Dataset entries
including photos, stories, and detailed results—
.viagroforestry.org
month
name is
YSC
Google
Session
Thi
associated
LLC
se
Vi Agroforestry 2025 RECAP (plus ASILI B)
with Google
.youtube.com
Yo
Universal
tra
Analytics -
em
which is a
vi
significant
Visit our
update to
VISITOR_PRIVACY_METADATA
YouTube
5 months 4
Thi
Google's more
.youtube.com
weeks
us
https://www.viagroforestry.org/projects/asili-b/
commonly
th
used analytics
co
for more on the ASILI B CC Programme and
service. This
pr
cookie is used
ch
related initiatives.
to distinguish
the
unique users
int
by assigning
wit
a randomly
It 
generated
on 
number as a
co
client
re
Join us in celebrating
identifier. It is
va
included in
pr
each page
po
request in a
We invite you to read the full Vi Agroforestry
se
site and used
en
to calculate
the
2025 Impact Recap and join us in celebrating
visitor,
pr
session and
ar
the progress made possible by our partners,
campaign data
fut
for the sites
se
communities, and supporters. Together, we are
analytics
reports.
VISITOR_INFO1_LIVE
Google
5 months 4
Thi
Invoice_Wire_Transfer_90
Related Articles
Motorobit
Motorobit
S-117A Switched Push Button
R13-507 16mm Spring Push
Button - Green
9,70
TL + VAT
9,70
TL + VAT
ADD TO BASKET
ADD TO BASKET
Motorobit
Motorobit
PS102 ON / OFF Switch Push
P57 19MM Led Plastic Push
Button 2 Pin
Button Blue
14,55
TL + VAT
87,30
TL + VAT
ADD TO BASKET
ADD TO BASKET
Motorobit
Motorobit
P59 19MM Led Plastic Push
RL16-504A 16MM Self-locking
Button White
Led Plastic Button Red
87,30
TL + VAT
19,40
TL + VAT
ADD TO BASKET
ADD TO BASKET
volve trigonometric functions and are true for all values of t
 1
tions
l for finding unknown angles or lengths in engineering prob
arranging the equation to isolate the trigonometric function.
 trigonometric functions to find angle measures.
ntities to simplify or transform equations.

#### To-do item
Transcribe the records above exactly.

#### Task response
including photos, stories, and detailed results—
.viagroforestry.org
month
name is
YSC
Google
Session
Thi
associated
LLC
se
Vi Agroforestry 2025 RECAP (plus ASILI B)
with Google
.youtube.com
Yo
Universal
tra
Analytics -
em
which is a
vi
significant
Visit our
update to
VISITOR_PRIVACY_METADATA
YouTube
5 months 4
Thi
Google's more
.youtube.com
weeks
us
https://www.viagroforestry.org/projects/asili-b/
commonly
th
used analytics
co
for more on the ASILI B CC Programme and
service. This
pr
cookie is used
ch
related initiatives.
to distinguish
the
unique users
int
by assigning
wit
a randomly
It 
generated
on 
number as a
co
client
re
Join us in celebrating
identifier. It is
va
included in
pr
each page
po
request in a
We invite you to read the full Vi Agroforestry
se
site and used
en
to calculate
the
2025 Impact Recap and join us in celebrating
visitor,
pr
session and
ar
the progress made possible by our partners,
campaign data
fut
for the sites
se
communities, and supporters. Together, we are
analytics
reports.
VISITOR_INFO1_LIVE
Google
5 months 4
Thi
Invoice_Wire_Transfer_90
Related Articles
Motorobit
Motorobit
S-117A Switched Push Button
R13-507 16mm Spring Push
Button - Green
9,70
TL + VAT
9,70
TL + VAT
ADD TO BASKET
ADD TO BASKET
Motorobit
Motorobit
PS102 ON / OFF Switch Push
P57 19MM Led Plastic Push
Button 2 Pin
Button Blue
14,55
TL + VAT
87,30
TL + VAT
ADD TO BASKET
ADD TO BASKET
Motorobit
Motorobit
P59 19MM Led Plastic Push
RL16-504A 16MM Self-locking
Button White
Led Plastic Button Red
87,30
TL + VAT
19,40
TL + VAT
ADD TO BASKET
ADD TO BASKET
volve trigonometric functions and are true for all values of t
 1
tions
l for finding unknown angles or lengths in engineering prob
arranging the equation to isolate the trigonometric function.
 trigonometric functions to find angle measures.
ntities to simplify or transform equations.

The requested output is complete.